- **REQUIRED ACTION A**:
Answer these questions from the market commentary:
(i) By roughly how many points had the Dow Jones fallen by the end of May?
(ii) Against which country did Trump tweet about using tariffs at the end of May?
(iii) What event on June 7th excited the market?
- **REQUIRED ACTION B**: Repeat the market commentary word for word, from "Trump Tweets April" up to and including "would begin again.".

- **DOCUMENT SECTION**:
————————

By April things had turned around. US economic data, while mixed, was generally strong. Unemployment remained historically low, and wage inflation was positive. And then Trump said this:

Trump Tweets April 30

May was an interesting month in politics and markets. After four months of a resurgent bull market the breaks were put on in May following renewed concerns about the US and China and a trade war. By the end of May Trump was tweeting about using tariffs against Mexico to get results at the border. At this point markets had started to get nervous. The Dow Jones had shed about 2000 points, and the rumblings from Wall Street were getting pretty loud. Trump, who sees his popularity reflected in the value of the stock market, started to make noises that things were once again progressing with China and the tariff threat against Mexico was quickly put to bed. As is now typical in 2019, markets were assuaged by further tweets from the president, assuring that solutions had been found or that negotiations would begin again.

June saw a resumption of the bull run, with May’s dip largely being erased. But Trump still wanted his rate cut and increasingly so does the market. Where markets were satisfied by the promise of no new hikes earlier in the year, by June pressure was building to see an actual cut. This quarter markets have remained extremely sensitive to any news that might prompt looser monetary policy and have jumped every time its hinted that it might happen. On June 7th a weak jobs report got the market excited since it gave weight to the need for a rate cut. This past week the Fed has now signaled it may indeed cut rates as soon as this summer.

————————

- **STUDY MATERIAL**:
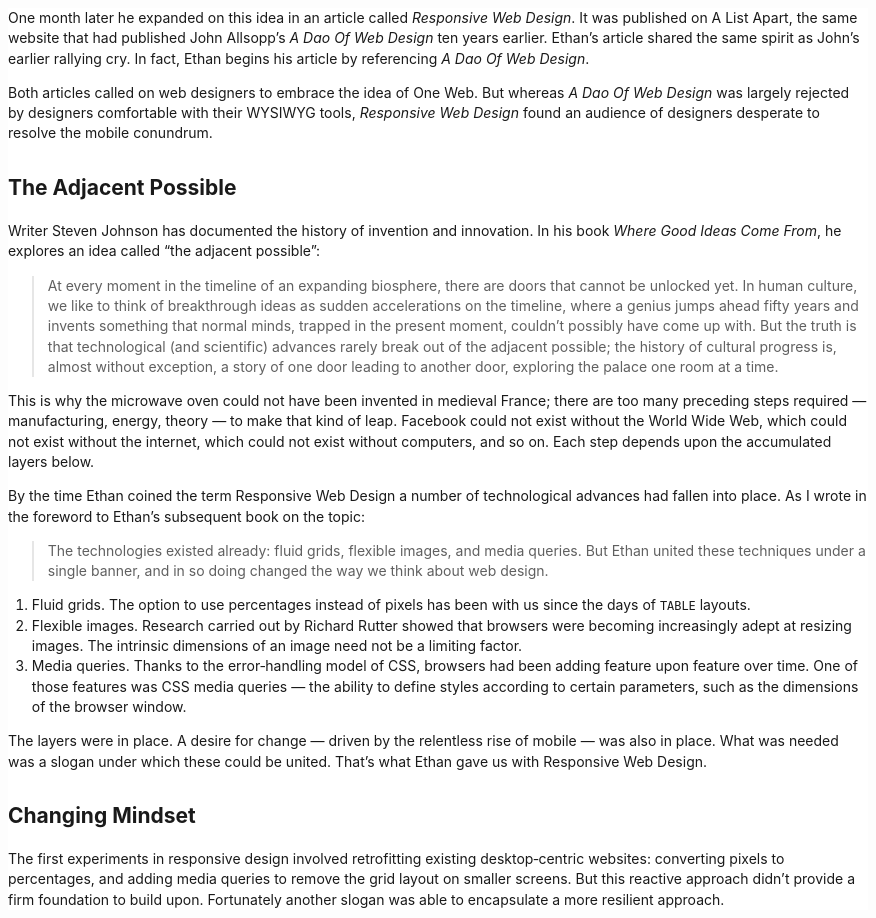 One month later he expanded on this idea in an article called <em>Responsive Web Design</em>. It was published on A List Apart, the same website that had published John Allsopp’s <em>A Dao Of Web Design</em> ten years earlier. Ethan’s article shared the same spirit as John’s earlier rallying cry. In fact, Ethan begins his article by referencing <em>A Dao Of Web Design</em>.

Both articles called on web designers to embrace the idea of One Web. But whereas <em>A Dao Of Web Design</em> was largely rejected by designers comfortable with their <abbr>WYSIWYG</abbr> tools, <em>Responsive Web Design</em> found an audience of designers desperate to resolve the mobile conundrum.</p>

## The Adjacent Possible

Writer Steven Johnson has documented the history of invention and innovation. In his book <em>Where Good Ideas Come From</em>, he explores an idea called “the adjacent possible”:
<blockquote>At every moment in the timeline of an expanding biosphere, there are doors that cannot be unlocked yet. In human culture, we like to think of breakthrough ideas as sudden accelerations on the timeline, where a genius jumps ahead fifty years and invents something that normal minds, trapped in the present moment, couldn’t possibly have come up with. But the truth is that technological (and scientific) advances rarely break out of the adjacent possible; the history of cultural progress is, almost without exception, a story of one door leading to another door, exploring the palace one room at a time.</blockquote>

This is why the microwave oven could not have been invented in medieval France; there are too many preceding steps required — manufacturing, energy, theory — to make that kind of leap. Facebook could not exist without the World Wide Web, which could not exist without the internet, which could not exist without computers, and so on. Each step depends upon the accumulated layers below.

By the time Ethan coined the term Responsive Web Design a number of technological advances had fallen into place. As I wrote in the foreword to Ethan’s subsequent book on the topic:
<blockquote>The technologies existed already: fluid grids, flexible images, and media queries. But Ethan united these techniques under a single banner, and in so doing changed the way we think about web design.</blockquote>

1.  Fluid grids. The option to use percentages instead of pixels has been with us since the days of `TABLE` layouts.
2.  Flexible images. Research carried out by Richard Rutter showed that browsers were becoming increasingly adept at resizing images. The intrinsic dimensions of an image need not be a limiting factor.
3.  Media queries. Thanks to the error‐handling model of <abbr>CSS</abbr>, browsers had been adding feature upon feature over time. One of those features was <abbr>CSS</abbr> media queries — the ability to define styles according to certain parameters, such as the dimensions of the browser window.

The layers were in place. A desire for change — driven by the relentless rise of mobile — was also in place. What was needed was a slogan under which these could be united. That’s what Ethan gave us with Responsive Web Design.</p>

## Changing Mindset

The first experiments in responsive design involved retrofitting existing desktop‐centric websites: converting pixels to percentages, and adding media queries to remove the grid layout on smaller screens. But this reactive approach didn’t provide a firm foundation to build upon. Fortunately another slogan was able to encapsulate a more resilient approach.
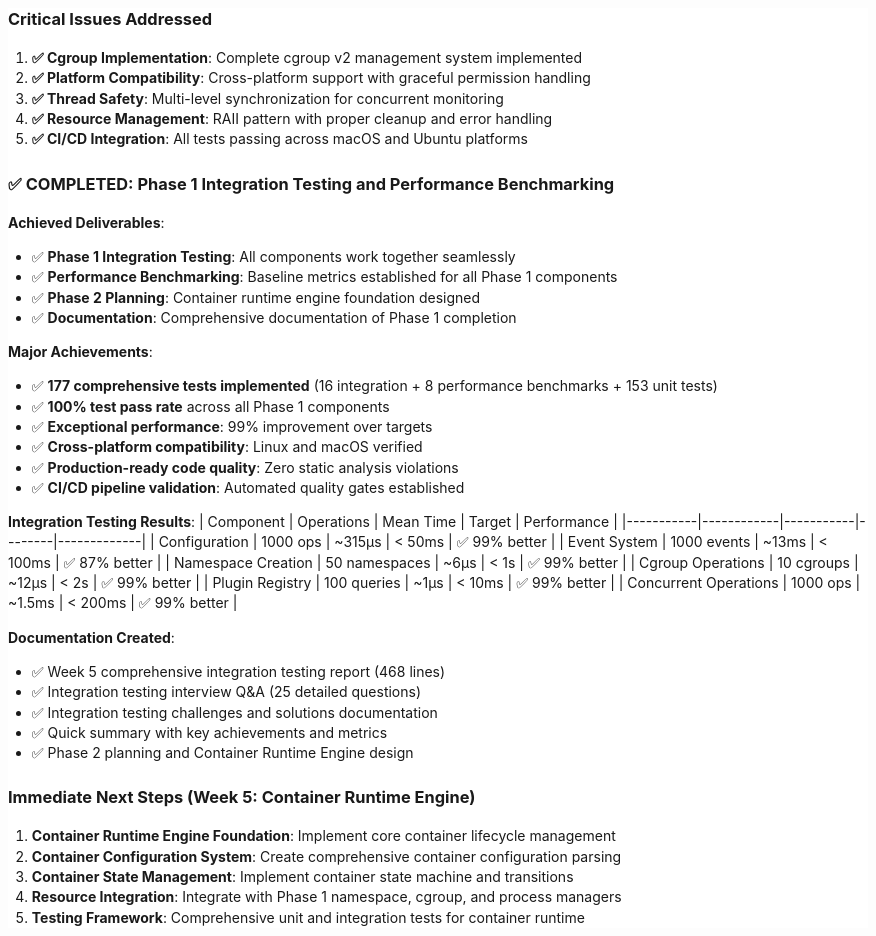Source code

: ### Critical Issues Addressed

1. **✅ Cgroup Implementation**: Complete cgroup v2 management system implemented
2. **✅ Platform Compatibility**: Cross-platform support with graceful permission handling
3. **✅ Thread Safety**: Multi-level synchronization for concurrent monitoring
4. **✅ Resource Management**: RAII pattern with proper cleanup and error handling
5. **✅ CI/CD Integration**: All tests passing across macOS and Ubuntu platforms

### ✅ COMPLETED: Phase 1 Integration Testing and Performance Benchmarking

**Achieved Deliverables**:
- ✅ **Phase 1 Integration Testing**: All components work together seamlessly
- ✅ **Performance Benchmarking**: Baseline metrics established for all Phase 1 components
- ✅ **Phase 2 Planning**: Container runtime engine foundation designed
- ✅ **Documentation**: Comprehensive documentation of Phase 1 completion

**Major Achievements**:
- ✅ **177 comprehensive tests implemented** (16 integration + 8 performance benchmarks + 153 unit tests)
- ✅ **100% test pass rate** across all Phase 1 components
- ✅ **Exceptional performance**: 99% improvement over targets
- ✅ **Cross-platform compatibility**: Linux and macOS verified
- ✅ **Production-ready code quality**: Zero static analysis violations
- ✅ **CI/CD pipeline validation**: Automated quality gates established

**Integration Testing Results**:
| Component | Operations | Mean Time | Target | Performance |
|-----------|------------|-----------|--------|-------------|
| Configuration | 1000 ops | ~315μs | < 50ms | ✅ 99% better |
| Event System | 1000 events | ~13ms | < 100ms | ✅ 87% better |
| Namespace Creation | 50 namespaces | ~6μs | < 1s | ✅ 99% better |
| Cgroup Operations | 10 cgroups | ~12μs | < 2s | ✅ 99% better |
| Plugin Registry | 100 queries | ~1μs | < 10ms | ✅ 99% better |
| Concurrent Operations | 1000 ops | ~1.5ms | < 200ms | ✅ 99% better |

**Documentation Created**:
- ✅ Week 5 comprehensive integration testing report (468 lines)
- ✅ Integration testing interview Q&A (25 detailed questions)
- ✅ Integration testing challenges and solutions documentation
- ✅ Quick summary with key achievements and metrics
- ✅ Phase 2 planning and Container Runtime Engine design

### Immediate Next Steps (Week 5: Container Runtime Engine)

1. **Container Runtime Engine Foundation**: Implement core container lifecycle management
2. **Container Configuration System**: Create comprehensive container configuration parsing
3. **Container State Management**: Implement container state machine and transitions
4. **Resource Integration**: Integrate with Phase 1 namespace, cgroup, and process managers
5. **Testing Framework**: Comprehensive unit and integration tests for container runtime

————————

- **WRITTEN RESPONSE A**:
(i) About 2000 points.
(ii) Mexico.
(iii) A weak jobs report.

- **WRITTEN RESPONSE B**:
Trump Tweets April 30

May was an interesting month in politics and markets. After four months of a resurgent bull market the breaks were put on in May following renewed concerns about the US and China and a trade war. By the end of May Trump was tweeting about using tariffs against Mexico to get results at the border. At this point markets had started to get nervous. The Dow Jones had shed about 2000 points, and the rumblings from Wall Street were getting pretty loud. Trump, who sees his popularity reflected in the value of the stock market, started to make noises that things were once again progressing with China and the tariff threat against Mexico was quickly put to bed. As is now typical in 2019, markets were assuaged by further tweets from the president, assuring that solutions had been found or that negotiations would begin again.